– Она проснулась и приказала одеть её в ночную сорочку, украшенную драгоценностями, потому что ждала гостя, – начала Келебек, сложив руки.
Фейра сощурилась. Протокол разрешал Валиде-султан, вдове, принимать любовника, но Фейра не знала, что её госпожа спала с мужчиной после смерти супруга – султана Селима, который скончался два года назад.
– Кого? Мужчину? – спросила Фейра.
– Нет. Она сказала, что собирается разговеться вместе с догарессой из Генуи, прежде чем генуэзский корабль отплывет с утренним приливом, ответила Келебек.
– Корабль уже уплыл?
– Несколько минут назад.
– Сесилия Баффо, – размышляла вслух Фейра. – Имя иностранное. Может, генуэзское. Как зовут генуэзскую догарессу? Кто-нибудь может это выяснить?
– Как, Фейра? – вполне решительная в повседневных делах, в тяжелый момент Келебек снова становилась простой деревенской девушкой.
Фейру разозлила её бестолковость.
– Спроси кого-нибудь, – процедила она сквозь зубы. – Например, кизляр-ага.
Глаза Келебек округлились от страха – кизляр-ага, надзиратель за девушками и глава черных евнухов, был наместником султана в гареме и вершил правосудие в этих стенах. Нынешний ага – Бейязид – был не человеком, а кровожадным василиском, внушающим смертельный ужас: семь футов росту и черный, как смоль. Если девушка навлекала на себя гнев султана, если вкусы султана казались ей слишком дикими и невозможными для неё, её сажали в мешок, и Бейязид сам сбрасывал несчастную с Башни справедливости прямо в Босфор. Остальных девушек заставляли смотреть, как мешок, намокая, погружается в воду все глубже и глубже, и слушать крики жертвы, чтобы они знали, чем им грозит непослушание. При упоминании имени кизляр-агы Келебек попятилась:
– Я не смогу говорить с ним, Фейра.
Фейра раздраженно вздохнула. Она боялась агы не меньше, чем Келебек, но участь госпожи страшила её ещё больше. Выйдя из комнаты, она пересекла Двор наложниц. Солнце стояло высоко, и, когда Фейра повернула во Двор черных евнухов, тени под мраморными колоннами были густыми и темными, а солнечные лучи, преломляясь через кованые железные лампы, рассыпались ослепительными искрами. Когда она, постучавшись, вошла в покои кизляр-агы, то уже почти ничего не видела из-за яркого света.

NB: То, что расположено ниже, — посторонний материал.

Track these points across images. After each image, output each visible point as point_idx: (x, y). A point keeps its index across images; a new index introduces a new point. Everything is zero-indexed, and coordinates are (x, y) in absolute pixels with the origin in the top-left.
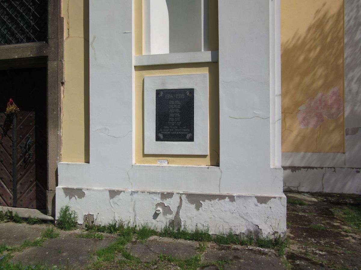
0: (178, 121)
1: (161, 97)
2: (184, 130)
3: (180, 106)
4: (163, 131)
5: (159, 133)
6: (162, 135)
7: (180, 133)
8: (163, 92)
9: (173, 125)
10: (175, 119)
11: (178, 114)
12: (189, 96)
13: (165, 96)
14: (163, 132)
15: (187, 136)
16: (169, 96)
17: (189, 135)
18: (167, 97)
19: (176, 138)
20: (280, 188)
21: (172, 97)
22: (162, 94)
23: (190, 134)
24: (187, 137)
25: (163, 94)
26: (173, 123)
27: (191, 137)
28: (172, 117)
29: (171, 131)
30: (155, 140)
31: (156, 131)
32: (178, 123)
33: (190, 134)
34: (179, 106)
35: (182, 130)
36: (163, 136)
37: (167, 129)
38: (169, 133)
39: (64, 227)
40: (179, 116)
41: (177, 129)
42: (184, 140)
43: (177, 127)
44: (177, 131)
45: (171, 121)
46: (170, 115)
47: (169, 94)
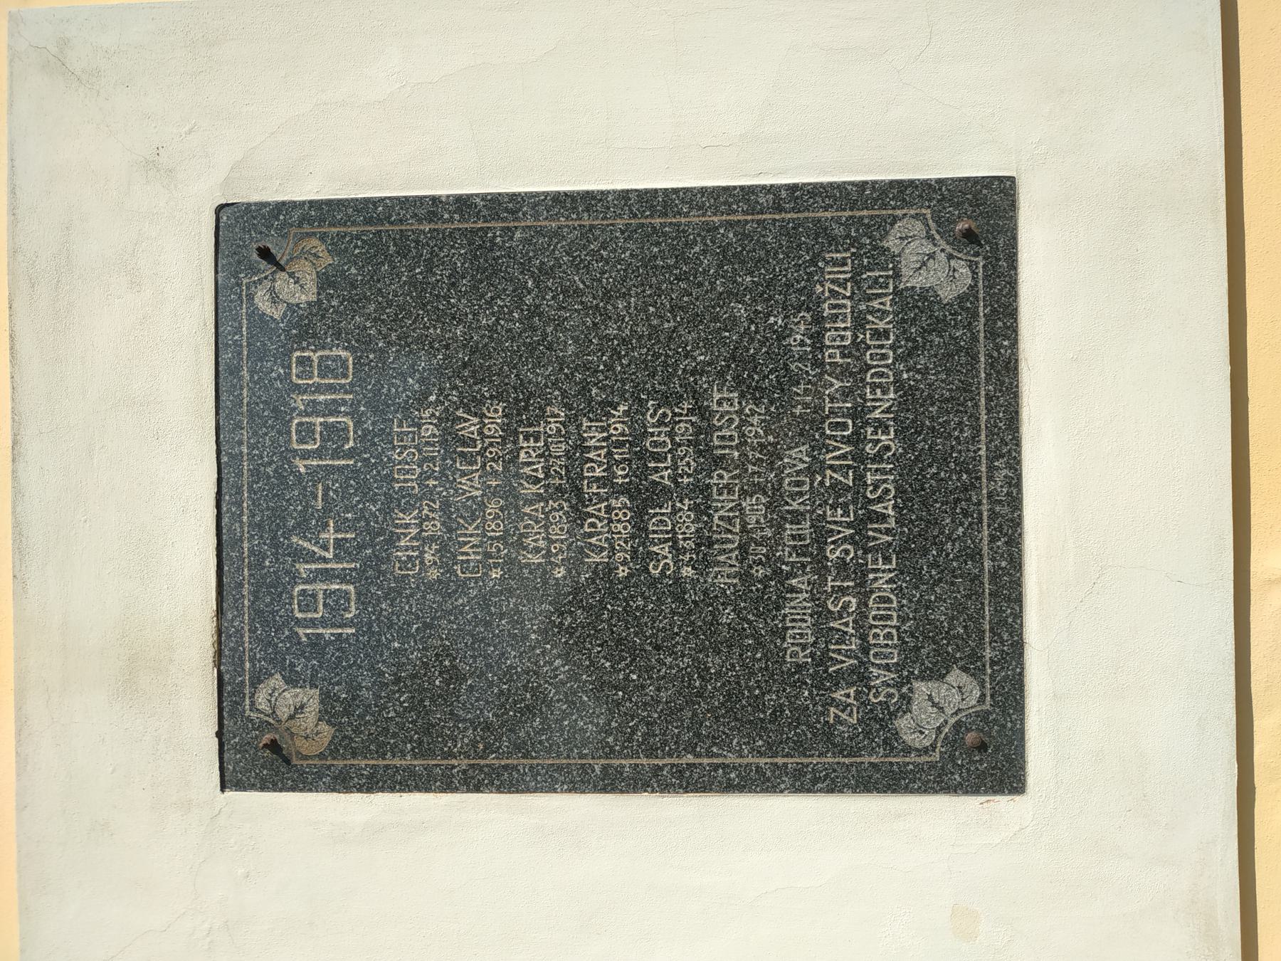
0: (704, 431)
1: (326, 714)
2: (838, 335)
3: (474, 405)
4: (860, 676)
5: (892, 742)
6: (922, 688)
7: (882, 403)
8: (256, 681)
9: (755, 509)
10: (665, 477)
11: (594, 437)
12: (325, 281)
13: (316, 643)
14: (879, 677)
15: (926, 297)
16: (327, 575)
17: (912, 254)
18: (336, 603)
19: (968, 467)
20: (265, 253)
21: (330, 535)
22: (290, 698)
23: (892, 243)
24: (948, 293)
25: (292, 681)
26: (723, 504)
27: (944, 224)
28: (640, 529)
29: (859, 540)
30: (1003, 803)
31: (867, 783)
32: (724, 434)
33: (892, 243)
34: (470, 427)
35: (844, 372)
36: (936, 674)
37: (821, 614)
38: (882, 582)
39: (751, 562)
40: (618, 428)
41: (818, 447)
42: (992, 334)
43: (799, 455)
44: (857, 439)
45: (704, 542)
46: (610, 569)
47: (294, 578)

Постепенно зрение вернулось. Фейра стояла в длинной комнате, на полу которой по двум мраморным каналам струилась вода. Слабый свет, серебривший воду, исходил от вырубленных в каменном потолке отверстий в форме звёзд, так что бледные лучи солнца падали на пол в виде геометрических фигур, как будто вырезанные из бумаги. Фейра встала между лучами, словно её ждало испытание светом. Казалось, она была одна в комнате; кожа Бейязида была блестящего эбенового цвета – черная, как и кресло, в котором он восседал; он курил кальян, пуская маленькие колечки дыма, когда говорил. Дым клубился над его головой и светился в звездных лучах.

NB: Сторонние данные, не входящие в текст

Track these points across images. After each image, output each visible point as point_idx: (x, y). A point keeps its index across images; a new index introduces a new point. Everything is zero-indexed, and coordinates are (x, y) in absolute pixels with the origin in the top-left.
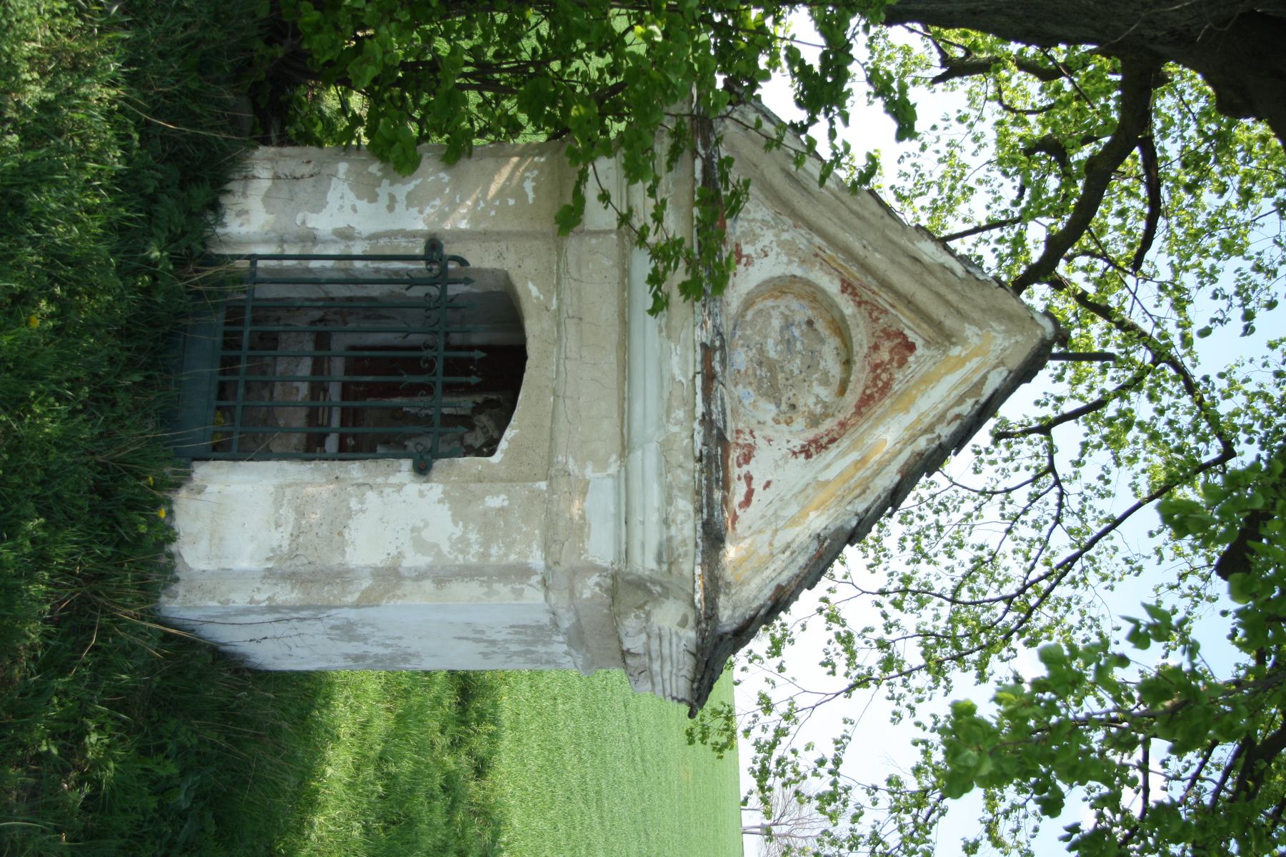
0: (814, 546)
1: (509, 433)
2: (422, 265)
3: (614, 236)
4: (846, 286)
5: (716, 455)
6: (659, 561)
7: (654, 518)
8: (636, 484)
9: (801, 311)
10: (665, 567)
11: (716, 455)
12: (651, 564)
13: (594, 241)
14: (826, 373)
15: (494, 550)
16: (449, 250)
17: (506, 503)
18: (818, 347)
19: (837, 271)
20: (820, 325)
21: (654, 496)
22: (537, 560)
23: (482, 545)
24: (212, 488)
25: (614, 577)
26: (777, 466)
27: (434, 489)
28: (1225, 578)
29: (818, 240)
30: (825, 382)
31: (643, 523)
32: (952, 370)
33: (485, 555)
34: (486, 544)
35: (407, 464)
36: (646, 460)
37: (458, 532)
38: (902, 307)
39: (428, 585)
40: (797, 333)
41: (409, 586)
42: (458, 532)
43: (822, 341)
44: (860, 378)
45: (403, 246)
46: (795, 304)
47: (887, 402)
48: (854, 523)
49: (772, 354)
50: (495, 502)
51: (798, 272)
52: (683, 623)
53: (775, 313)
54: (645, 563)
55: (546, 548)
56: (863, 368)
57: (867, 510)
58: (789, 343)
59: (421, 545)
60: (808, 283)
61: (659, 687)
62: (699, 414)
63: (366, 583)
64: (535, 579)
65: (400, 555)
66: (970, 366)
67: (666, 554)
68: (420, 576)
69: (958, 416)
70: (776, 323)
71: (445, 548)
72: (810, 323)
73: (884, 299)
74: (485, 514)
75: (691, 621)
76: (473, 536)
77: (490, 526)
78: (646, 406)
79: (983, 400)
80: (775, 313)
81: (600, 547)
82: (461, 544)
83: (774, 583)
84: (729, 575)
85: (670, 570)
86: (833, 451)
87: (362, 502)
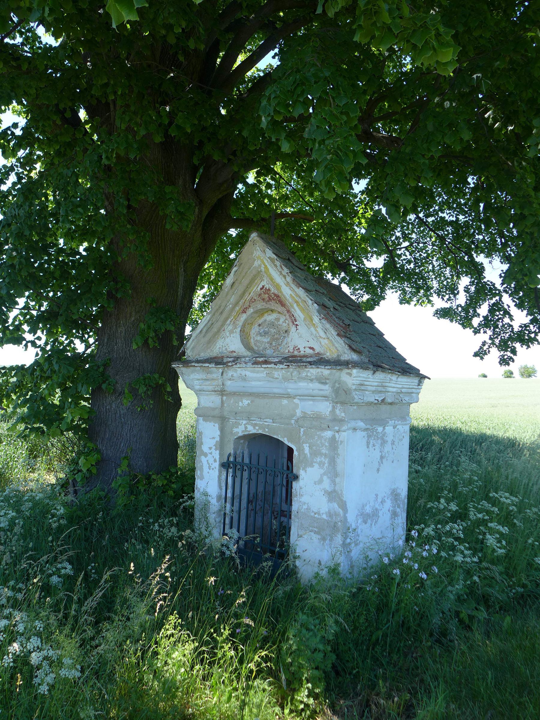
0: (323, 321)
1: (286, 442)
2: (231, 470)
3: (225, 398)
4: (244, 312)
5: (294, 360)
6: (325, 383)
7: (311, 385)
8: (300, 392)
9: (254, 330)
10: (327, 381)
11: (294, 360)
12: (327, 387)
13: (225, 405)
14: (276, 319)
15: (324, 451)
16: (225, 460)
17: (308, 445)
18: (267, 322)
19: (238, 315)
20: (260, 321)
21: (303, 384)
22: (328, 434)
23: (321, 456)
24: (333, 564)
25: (337, 403)
26: (301, 337)
27: (302, 474)
28: (289, 142)
29: (228, 322)
30: (278, 319)
31: (313, 390)
32: (268, 270)
33: (325, 455)
34: (321, 454)
35: (294, 483)
36: (291, 387)
37: (316, 466)
38: (250, 290)
39: (337, 480)
40: (262, 330)
41: (337, 488)
42: (316, 466)
43: (265, 320)
44: (274, 305)
45: (224, 477)
46: (253, 331)
47: (280, 295)
48: (316, 305)
49: (269, 340)
50: (307, 450)
51: (239, 329)
52: (350, 374)
53: (256, 339)
54: (327, 389)
55: (323, 430)
56: (270, 304)
57: (311, 300)
58: (266, 333)
59: (320, 481)
60: (244, 326)
61: (414, 390)
62: (275, 366)
63: (336, 505)
64: (337, 435)
65: (324, 489)
66: (267, 264)
67: (322, 381)
68: (334, 482)
69: (281, 266)
70: (259, 338)
71: (322, 471)
72: (259, 325)
73: (247, 297)
74: (311, 454)
75: (349, 371)
76: (318, 460)
77: (315, 453)
78: (276, 388)
79: (276, 257)
80: (256, 339)
81: (324, 408)
82: (321, 464)
83: (336, 337)
84: (335, 356)
85: (328, 379)
86: (295, 315)
87: (305, 503)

– Фейра, дочь Тимурхана? Чего ты хочешь от меня? – спросил Бейязид, который, похоже, прекрасно её видел.
– О, кизляр-ага, как зовут генуэзскую догарессу, которая разговлялась с госпожой Нурбану-султан? – обратилась к нему Фейра.
Теперь она различала в полумраке его очертания, массивные, даже в минуты отдыха, мускулы на его руках, которые вздувались под золотыми обручами, когда он подносил кальян к губам, а фальшивый звездный свет серебрил его бритую голову.
– Ее зовут Проспера Сентурионе Фаттинанти, – для человека такой комплекции голос у него был слишком высоким и чистым, как у мальчика: его кастрировали ещё до совершеннолетия. Странное несоответствие между голосом и телосложением внушало ещё больше страха. Он выпустил очередное облако дыма.
– Это все?
– Да, кизляр-ага, – Фейра направилась к двери, но затем повернулась, не ожидая от себя такого мужества.
– Нет, не все. Кто такая Сесилия Баффо?
Она заметила два белых полумесяца его глаз, которые раскрылись на долю секунды, словно невольная вспышка озарения. На мгновенье Фейра испугалась. Но глаза снова закрылись.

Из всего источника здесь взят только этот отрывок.